I answered my cell phone and the woman on the other line said, “Oh my God, you’re in the TiVo.”
“I know!” I exclaimed to my Aunt E. “Isn’t it crazy?” If you’ve got your TiVo remote handy, you can use it to search for The Today Show and set it to record the Sunday morning Mother’s Day show on May 11th. (ETA: Local air times vary. Check your listings.) I’ll be promoting my book and wearing an outfit that hopefully makes me look very slim. I’m set to appear on the same episode as Susan Sarandon. Do you think she’ll sing Rocky Horror songs with me in the green room?
My appearance has been planned for over a week, but I’ve been afraid to mention it for fear that it might not actually happen. God knows I could still get bumped if terrorists blow up the Brooklyn Bridge that day. And there’s still a paranoid part of me that wonders if I’ll get to the studio and they’ll decide I’m too fat to go on TV. TV anchors are such teeny, tiny people in real life that I’m sure I’m going to look huge in comparison. However, now that travel arrangements have been made and I’ve sent them lots of photos, I feel like this might actually be happening. That, and my name is now appearing in common household electronics, as if my spirit is haunting the blender.

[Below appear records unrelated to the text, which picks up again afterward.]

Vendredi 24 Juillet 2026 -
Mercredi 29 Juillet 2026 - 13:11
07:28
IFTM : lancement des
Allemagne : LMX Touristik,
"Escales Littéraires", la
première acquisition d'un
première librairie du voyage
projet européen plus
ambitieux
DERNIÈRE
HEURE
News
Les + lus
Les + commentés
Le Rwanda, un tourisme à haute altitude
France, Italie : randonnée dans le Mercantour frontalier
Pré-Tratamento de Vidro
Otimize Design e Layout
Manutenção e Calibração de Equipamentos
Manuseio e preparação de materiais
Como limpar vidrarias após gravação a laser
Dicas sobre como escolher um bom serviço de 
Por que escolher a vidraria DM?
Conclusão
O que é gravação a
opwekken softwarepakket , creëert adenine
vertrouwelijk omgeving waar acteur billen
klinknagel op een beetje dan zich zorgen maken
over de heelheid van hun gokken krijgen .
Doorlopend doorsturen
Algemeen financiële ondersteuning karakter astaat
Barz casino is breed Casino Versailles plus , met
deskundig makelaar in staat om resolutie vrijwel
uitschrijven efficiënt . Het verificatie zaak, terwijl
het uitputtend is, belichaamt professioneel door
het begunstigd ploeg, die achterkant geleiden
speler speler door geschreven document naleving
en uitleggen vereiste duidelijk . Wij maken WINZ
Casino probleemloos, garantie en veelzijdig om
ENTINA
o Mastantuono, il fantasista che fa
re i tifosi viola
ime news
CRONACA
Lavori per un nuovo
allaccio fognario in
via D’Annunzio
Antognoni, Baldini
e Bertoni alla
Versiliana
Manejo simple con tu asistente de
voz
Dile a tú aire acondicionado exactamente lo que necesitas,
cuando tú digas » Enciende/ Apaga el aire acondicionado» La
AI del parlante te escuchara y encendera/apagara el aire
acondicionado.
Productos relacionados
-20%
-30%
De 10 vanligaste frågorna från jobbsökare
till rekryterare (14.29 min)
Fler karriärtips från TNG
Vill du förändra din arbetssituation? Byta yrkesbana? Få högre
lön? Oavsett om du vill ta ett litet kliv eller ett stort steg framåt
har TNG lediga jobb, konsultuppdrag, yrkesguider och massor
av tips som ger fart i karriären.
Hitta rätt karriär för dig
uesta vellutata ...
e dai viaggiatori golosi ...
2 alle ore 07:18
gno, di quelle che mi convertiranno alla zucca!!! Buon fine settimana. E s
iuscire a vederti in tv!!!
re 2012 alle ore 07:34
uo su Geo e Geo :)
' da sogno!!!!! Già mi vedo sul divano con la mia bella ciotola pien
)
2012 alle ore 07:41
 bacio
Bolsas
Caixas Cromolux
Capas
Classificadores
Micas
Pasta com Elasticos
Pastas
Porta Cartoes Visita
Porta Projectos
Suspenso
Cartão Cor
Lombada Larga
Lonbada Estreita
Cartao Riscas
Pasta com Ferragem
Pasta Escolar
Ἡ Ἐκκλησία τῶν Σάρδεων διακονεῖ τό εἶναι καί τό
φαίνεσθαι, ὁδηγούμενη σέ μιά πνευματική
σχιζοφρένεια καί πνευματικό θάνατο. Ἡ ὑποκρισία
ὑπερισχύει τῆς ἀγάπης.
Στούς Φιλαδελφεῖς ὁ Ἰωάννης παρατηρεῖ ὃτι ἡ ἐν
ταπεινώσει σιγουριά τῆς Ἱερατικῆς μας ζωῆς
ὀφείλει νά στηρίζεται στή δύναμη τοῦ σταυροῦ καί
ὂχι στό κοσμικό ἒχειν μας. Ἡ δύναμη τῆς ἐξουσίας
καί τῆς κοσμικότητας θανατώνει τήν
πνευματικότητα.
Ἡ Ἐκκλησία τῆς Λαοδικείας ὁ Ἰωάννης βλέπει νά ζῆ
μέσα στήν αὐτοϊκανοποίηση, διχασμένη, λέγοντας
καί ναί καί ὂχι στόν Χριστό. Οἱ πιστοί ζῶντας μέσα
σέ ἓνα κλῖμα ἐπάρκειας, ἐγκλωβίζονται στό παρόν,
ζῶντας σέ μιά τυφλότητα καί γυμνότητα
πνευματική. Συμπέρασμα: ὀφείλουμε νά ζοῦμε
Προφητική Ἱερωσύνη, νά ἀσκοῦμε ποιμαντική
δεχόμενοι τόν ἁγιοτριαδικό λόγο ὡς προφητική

I don’t know yet who will be interviewing me, though it will probably be Jenna Wolf or Lester Holt. I wanted to thank everybody who’s been involved in making this happen and scheduling my plans. (They know who they are.) I feel very lucky to get an opportunity for national exposure like this and I’ll try to do you all proud. At the very least I’ll try not to trip over the camera wires.
If you were at my book release party this weekend, I broke the news to you first. Speaking of which, I will try to write a post about the party this week (as soon as I give up sleep and sort through the photos).
The funniest thing though is that when I pulled up the listing on my mom’s TiVo, there was a bit of an optical illusion due to the font selection and how close the letters were together. So instead of looking like “Jennette Fulda” it looks like someone named “Jennette Fukla” is scheduled to appear. I don’t know who this Fukla chick is, but she better not steal my thunder.
Thanks in advance for all your good wishes!